Archive for July, 2004

Kevin’s Monkey of the Week

Tuesday, July 27th, 2004

feedmonkeyMy name is Kevin Shaughnessy and I love monkeys. My monkey of the week goes out to any primate who is a service monkey (it’s not what you think, I don’t love monkeys that much). Service monkeys are like seeing eye dogs, but can perform roughly 170 more life tasks than an average canine. These include dialing the telephone, making the bed, and assisting in the loading of a DVD or audio tape. They also provide love and friendship to their helpmates. I like to say, “A dog can roll over, but can he do backwards and forward somersaults, too?”

Most service monkeys are capuchin monkeys, which are slender bodied, arboreal animals. It is poetic justice that the capuchin monkey has finally realized it’s potential as a useful contributor to society, as it was the capuchin monkey that labored for so many years as a punch line next to carnival organ grinders. Of course, most any ape is smart enough to be a service monkey. In the early eighties, though, when monkeys were first being trained for assistive purposes, an incident occurred and it was decided that giving control of a silverback gorilla (and it’s ability to snap limbs) to disabled people who also generally suffer from bi-polar disorder and manic mood swings was not a good idea.

kevinquadIt makes me angry when these primate friends of ours are mistreated even today, as demonstrated in the recent news story about a two-year old in a supermarket who kept pulling on a monkey’s hair until he got bit. Yet, for some reason, it is not the two-year old who is threatened with being locked up. I trace the disrespect back to the 80’s horror movie Monkey Shines, which featured a service monkey trying to butcher his human companion with a scalpel. All the good that Project X had done, like teaching us that chimps could fly jet planes, was wiped out. I think it’s about time this country reexamines it’s attitude toward these special creatures. I don’t even need a service monkey, but sometimes I wish I was a quadriplegic just so I could have one. If I did have one, I would name him Frodo. My name is Kevin Shaughnessy and I love monkeys.

* JOB ITEM A *
Return, word for word, the part of the post about service monkeys starting with "kevinquadIt makes me" and going on through "Frodo. My name is Kevin Shaughnessy and I love monkeys.".

(Dataset entries)
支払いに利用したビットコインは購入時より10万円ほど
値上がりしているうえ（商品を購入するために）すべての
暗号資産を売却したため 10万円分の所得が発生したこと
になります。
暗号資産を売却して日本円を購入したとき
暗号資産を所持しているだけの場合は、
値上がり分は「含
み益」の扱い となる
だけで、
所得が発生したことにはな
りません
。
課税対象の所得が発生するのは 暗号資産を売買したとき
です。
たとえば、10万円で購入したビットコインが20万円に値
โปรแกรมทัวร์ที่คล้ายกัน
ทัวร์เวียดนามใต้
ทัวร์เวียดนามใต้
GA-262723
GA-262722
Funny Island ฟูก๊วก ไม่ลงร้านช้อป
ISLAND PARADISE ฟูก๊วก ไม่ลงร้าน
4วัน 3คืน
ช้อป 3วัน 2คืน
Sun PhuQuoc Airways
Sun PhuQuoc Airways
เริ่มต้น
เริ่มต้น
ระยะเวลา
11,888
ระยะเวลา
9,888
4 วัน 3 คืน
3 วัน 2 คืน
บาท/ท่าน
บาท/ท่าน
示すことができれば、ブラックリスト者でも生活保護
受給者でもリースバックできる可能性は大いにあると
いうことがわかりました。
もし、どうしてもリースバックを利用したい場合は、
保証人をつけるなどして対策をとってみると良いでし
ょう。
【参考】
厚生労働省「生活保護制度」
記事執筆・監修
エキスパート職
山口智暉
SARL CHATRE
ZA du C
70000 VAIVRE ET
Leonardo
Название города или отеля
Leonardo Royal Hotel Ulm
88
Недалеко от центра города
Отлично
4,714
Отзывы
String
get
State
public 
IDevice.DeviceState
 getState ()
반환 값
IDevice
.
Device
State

* JOB ITEM B *
Retype the records without any change, from the start of the records through the line that contains "ช้อป 3วัน 2คืน".

* TASK OUTPUT A *
kevinquadIt makes me angry when these primate friends of ours are mistreated even today, as demonstrated in the recent news story about a two-year old in a supermarket who kept pulling on a monkey’s hair until he got bit. Yet, for some reason, it is not the two-year old who is threatened with being locked up. I trace the disrespect back to the 80’s horror movie Monkey Shines, which featured a service monkey trying to butcher his human companion with a scalpel. All the good that Project X had done, like teaching us that chimps could fly jet planes, was wiped out. I think it’s about time this country reexamines it’s attitude toward these special creatures. I don’t even need a service monkey, but sometimes I wish I was a quadriplegic just so I could have one. If I did have one, I would name him Frodo. My name is Kevin Shaughnessy and I love monkeys.

* TASK OUTPUT B *
支払いに利用したビットコインは購入時より10万円ほど
値上がりしているうえ（商品を購入するために）すべての
暗号資産を売却したため 10万円分の所得が発生したこと
になります。
暗号資産を売却して日本円を購入したとき
暗号資産を所持しているだけの場合は、
値上がり分は「含
み益」の扱い となる
だけで、
所得が発生したことにはな
りません
。
課税対象の所得が発生するのは 暗号資産を売買したとき
です。
たとえば、10万円で購入したビットコインが20万円に値
โปรแกรมทัวร์ที่คล้ายกัน
ทัวร์เวียดนามใต้
ทัวร์เวียดนามใต้
GA-262723
GA-262722
Funny Island ฟูก๊วก ไม่ลงร้านช้อป
ISLAND PARADISE ฟูก๊วก ไม่ลงร้าน
4วัน 3คืน
ช้อป 3วัน 2คืน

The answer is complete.